The cats took a brief interest in them last year. Sid quickly learned they were not much fun. But Butters had an experience that went something like this:
Oh a bug! I'm going to eat it!
Yuck!
Oh a bug! I'm going to eat it!
Oh a bug! I'm going to eat it!
Yuck!
Oh a bug! I'm going to eat it!
Oh a bug! I'm going to eat it!
Yuck!
You can give her points for determination, I suppose.Patty asked me about the bugs one day. "What are these bugs that are invading?" I told her they are stink bugs. "How do we get rid of them?" Kill them on sight. Whenever I see one in the house now, I grab a tissue, grab the bug, and squeeze until I hear a crack. One less stink bug.
Evidently, they feed on "plant juice," so it's not clear what is attracting them to the computer room upstairs. They might be hatching from eggs on the trees just outside, and our apartment is the closest stop.

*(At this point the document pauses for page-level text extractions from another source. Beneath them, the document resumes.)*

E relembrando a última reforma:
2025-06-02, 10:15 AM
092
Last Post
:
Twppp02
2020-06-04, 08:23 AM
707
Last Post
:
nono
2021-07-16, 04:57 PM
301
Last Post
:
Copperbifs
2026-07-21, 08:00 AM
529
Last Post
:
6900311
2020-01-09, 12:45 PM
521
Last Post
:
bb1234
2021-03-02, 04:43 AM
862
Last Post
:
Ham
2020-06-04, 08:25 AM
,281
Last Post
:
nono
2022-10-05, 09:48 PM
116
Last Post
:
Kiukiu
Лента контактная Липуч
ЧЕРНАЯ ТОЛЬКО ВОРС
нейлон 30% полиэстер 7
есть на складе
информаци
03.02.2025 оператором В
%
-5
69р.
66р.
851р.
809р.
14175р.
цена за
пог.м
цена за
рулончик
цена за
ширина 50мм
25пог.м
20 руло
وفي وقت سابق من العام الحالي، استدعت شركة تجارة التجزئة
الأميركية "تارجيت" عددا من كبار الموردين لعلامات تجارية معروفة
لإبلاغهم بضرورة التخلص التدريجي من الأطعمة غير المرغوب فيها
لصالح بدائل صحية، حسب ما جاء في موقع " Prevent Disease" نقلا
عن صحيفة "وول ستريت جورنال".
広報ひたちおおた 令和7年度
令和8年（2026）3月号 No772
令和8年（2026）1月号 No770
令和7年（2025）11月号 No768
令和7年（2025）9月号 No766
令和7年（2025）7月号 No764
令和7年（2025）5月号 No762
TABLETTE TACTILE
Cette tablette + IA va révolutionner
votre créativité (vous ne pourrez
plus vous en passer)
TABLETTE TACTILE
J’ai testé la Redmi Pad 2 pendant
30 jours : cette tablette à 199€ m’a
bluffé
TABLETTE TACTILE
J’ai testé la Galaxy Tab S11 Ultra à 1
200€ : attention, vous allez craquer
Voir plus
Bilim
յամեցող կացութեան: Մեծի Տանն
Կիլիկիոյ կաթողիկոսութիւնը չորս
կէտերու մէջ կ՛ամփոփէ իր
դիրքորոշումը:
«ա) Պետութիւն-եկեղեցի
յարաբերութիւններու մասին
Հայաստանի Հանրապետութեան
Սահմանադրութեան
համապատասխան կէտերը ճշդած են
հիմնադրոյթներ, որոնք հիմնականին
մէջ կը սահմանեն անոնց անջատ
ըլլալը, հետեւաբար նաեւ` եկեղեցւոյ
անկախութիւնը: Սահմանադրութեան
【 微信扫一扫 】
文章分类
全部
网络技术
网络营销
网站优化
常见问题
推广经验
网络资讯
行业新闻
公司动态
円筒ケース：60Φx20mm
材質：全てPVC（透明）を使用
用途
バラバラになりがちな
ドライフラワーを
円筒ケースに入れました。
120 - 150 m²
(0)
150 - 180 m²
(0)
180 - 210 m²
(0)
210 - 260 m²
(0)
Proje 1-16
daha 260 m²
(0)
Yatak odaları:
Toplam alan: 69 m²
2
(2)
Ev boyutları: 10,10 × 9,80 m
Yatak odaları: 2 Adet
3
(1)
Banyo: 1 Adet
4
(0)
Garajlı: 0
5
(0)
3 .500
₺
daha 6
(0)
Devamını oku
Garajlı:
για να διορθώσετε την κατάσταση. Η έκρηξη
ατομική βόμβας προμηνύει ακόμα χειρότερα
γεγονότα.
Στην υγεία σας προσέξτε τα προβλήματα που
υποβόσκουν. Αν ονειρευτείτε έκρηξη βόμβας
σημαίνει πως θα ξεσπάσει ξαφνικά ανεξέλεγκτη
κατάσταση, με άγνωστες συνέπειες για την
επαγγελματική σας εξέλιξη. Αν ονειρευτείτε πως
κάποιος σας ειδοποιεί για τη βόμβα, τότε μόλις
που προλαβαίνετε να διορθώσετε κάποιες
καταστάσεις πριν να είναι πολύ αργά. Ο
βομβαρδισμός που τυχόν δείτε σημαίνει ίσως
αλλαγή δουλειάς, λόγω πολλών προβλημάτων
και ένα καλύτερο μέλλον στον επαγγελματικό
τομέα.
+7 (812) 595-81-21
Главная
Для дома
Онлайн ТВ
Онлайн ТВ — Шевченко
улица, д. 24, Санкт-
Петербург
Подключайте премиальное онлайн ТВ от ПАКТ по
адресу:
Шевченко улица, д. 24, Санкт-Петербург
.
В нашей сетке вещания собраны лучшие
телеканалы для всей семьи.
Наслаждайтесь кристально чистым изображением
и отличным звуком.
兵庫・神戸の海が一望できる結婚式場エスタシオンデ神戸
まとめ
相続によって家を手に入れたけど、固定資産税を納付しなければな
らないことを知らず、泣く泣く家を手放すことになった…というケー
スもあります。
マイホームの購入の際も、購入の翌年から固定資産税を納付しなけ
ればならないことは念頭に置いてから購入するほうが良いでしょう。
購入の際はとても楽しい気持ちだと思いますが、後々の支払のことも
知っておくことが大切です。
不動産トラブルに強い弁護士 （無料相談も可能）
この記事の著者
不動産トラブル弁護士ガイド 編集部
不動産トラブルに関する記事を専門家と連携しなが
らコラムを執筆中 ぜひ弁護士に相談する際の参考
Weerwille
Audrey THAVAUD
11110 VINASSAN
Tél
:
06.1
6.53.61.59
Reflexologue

I woke up last night around 4:30. I rubbed my hand across my face, discovering a stink bug had found its way to the nook between my nose and the inner corner of my right eye. The stink bug was startled by this. Fuck. I grabbed it, threw it onto the floor, and ran to the bathroom. By the time I get my some fresh running water to my eye, it's too late. I can feel the stink poison stinging my eye. Thoughts run through my head about losing sight in my right eye, but I dismiss them as improbable. I rinse my eye for a few minutes more, then head back to bed. Damn that stink bug.
The inner corner of my right eye is still sore, and that bug is still in my house. I'm going hunting tonight.